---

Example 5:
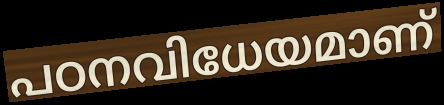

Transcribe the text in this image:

പഠനവിധേയമാണ്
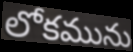
లోకమును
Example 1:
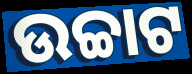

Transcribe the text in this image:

ଉଚ୍ଚାଟ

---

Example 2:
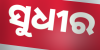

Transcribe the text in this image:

ସୁଧୀର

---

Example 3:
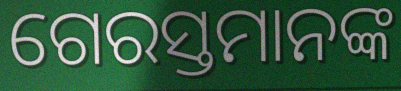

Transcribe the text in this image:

ଗେରସ୍ତମାନଙ୍କ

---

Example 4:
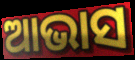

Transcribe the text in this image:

ଆଭାସ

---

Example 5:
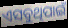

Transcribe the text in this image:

ଏସବୁଥିପାଇଁ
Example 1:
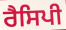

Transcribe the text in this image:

ਰੈਸਿਪੀ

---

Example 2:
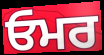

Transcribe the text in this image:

ਓਮਰ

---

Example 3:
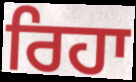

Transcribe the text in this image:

ਰਿਹਾ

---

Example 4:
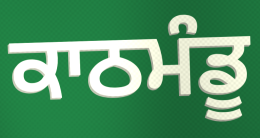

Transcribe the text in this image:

ਕਾਠਮੰਡੂ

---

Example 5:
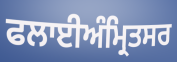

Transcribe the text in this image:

ਫਲਾਈਅੰਮ੍ਰਿਤਸਰ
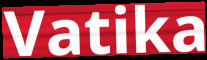
Vatika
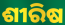
ଶୀରିଷ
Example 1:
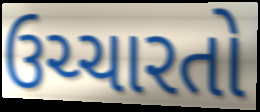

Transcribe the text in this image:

ઉચ્ચારતો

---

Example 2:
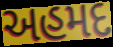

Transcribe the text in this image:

અહમદ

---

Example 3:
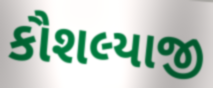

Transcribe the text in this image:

કૌશલ્યાજી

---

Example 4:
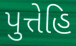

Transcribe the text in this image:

પુત્તેહિ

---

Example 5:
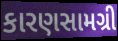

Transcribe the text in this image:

કારણસામગ્રી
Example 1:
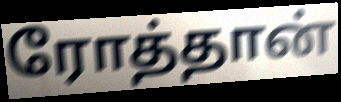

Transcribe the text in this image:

ரோத்தான்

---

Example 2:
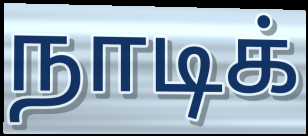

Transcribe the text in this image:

நாடிக்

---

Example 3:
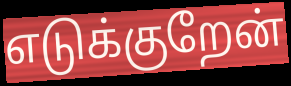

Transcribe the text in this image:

எடுக்குறேன்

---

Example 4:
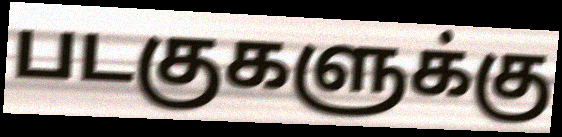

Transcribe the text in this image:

படகுகளுக்கு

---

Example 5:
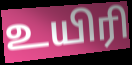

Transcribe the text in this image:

உயிரி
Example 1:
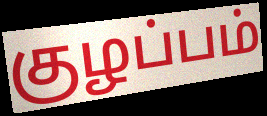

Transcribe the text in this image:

குழப்பம்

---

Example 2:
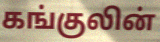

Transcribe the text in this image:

கங்குலின்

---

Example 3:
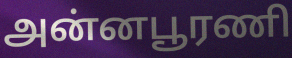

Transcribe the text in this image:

அன்னபூரணி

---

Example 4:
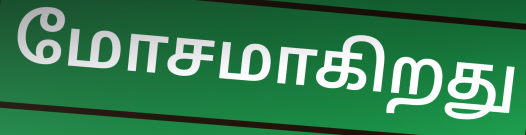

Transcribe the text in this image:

மோசமாகிறது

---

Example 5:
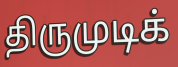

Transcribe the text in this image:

திருமுடிக்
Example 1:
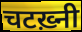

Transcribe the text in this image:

चटख़्नी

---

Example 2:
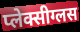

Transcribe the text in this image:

प्लेक्सीग्लस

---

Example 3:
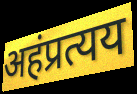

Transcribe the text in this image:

________________________________________

● **EXERCISE DETAILS**
Arrange every line of the listing above as a numbered list, skipping the blank lines and omitting the pictures.

● **EXERCISE ANSWER**
1. ---
2. Example 5:
3. Transcribe the text in this image:
4. പഠനവിധേയമാണ്
5. లోకమును
6. Example 1:
7. Transcribe the text in this image:
8. ଉଚ୍ଚାଟ
9. ---
10. Example 2:
11. Transcribe the text in this image:
12. ସୁଧୀର
13. ---
14. Example 3:
15. Transcribe the text in this image:
16. ଗେରସ୍ତମାନଙ୍କ
17. ---
18. Example 4:
19. Transcribe the text in this image:
20. ଆଭାସ
21. ---
22. Example 5:
23. Transcribe the text in this image:
24. ଏସବୁଥିପାଇଁ
25. Example 1:
26. Transcribe the text in this image:
27. ਰੈਸਿਪੀ
28. ---
29. Example 2:
30. Transcribe the text in this image:
31. ਓਮਰ
32. ---
33. Example 3:
34. Transcribe the text in this image:
35. ਰਿਹਾ
36. ---
37. Example 4:
38. Transcribe the text in this image:
39. ਕਾਠਮੰਡੂ
40. ---
41. Example 5:
42. Transcribe the text in this image:
43. ਫਲਾਈਅੰਮ੍ਰਿਤਸਰ
44. Vatika
45. ଶୀରିଷ
46. Example 1:
47. Transcribe the text in this image:
48. ઉચ્ચારતો
49. ---
50. Example 2:
51. Transcribe the text in this image:
52. અહમદ
53. ---
54. Example 3:
55. Transcribe the text in this image:
56. કૌશલ્યાજી
57. ---
58. Example 4:
59. Transcribe the text in this image:
60. પુત્તેહિ
61. ---
62. Example 5:
63. Transcribe the text in this image:
64. કારણસામગ્રી
65. Example 1:
66. Transcribe the text in this image:
67. ரோத்தான்
68. ---
69. Example 2:
70. Transcribe the text in this image:
71. நாடிக்
72. ---
73. Example 3:
74. Transcribe the text in this image:
75. எடுக்குறேன்
76. ---
77. Example 4:
78. Transcribe the text in this image:
79. படகுகளுக்கு
80. ---
81. Example 5:
82. Transcribe the text in this image:
83. உயிரி
84. Example 1:
85. Transcribe the text in this image:
86. குழப்பம்
87. ---
88. Example 2:
89. Transcribe the text in this image:
90. கங்குலின்
91. ---
92. Example 3:
93. Transcribe the text in this image:
94. அன்னபூரணி
95. ---
96. Example 4:
97. Transcribe the text in this image:
98. மோசமாகிறது
99. ---
100. Example 5:
101. Transcribe the text in this image:
102. திருமுடிக்
103. Example 1:
104. Transcribe the text in this image:
105. चटख़्नी
106. ---
107. Example 2:
108. Transcribe the text in this image:
109. प्लेक्सीग्लस
110. ---
111. Example 3:
112. Transcribe the text in this image:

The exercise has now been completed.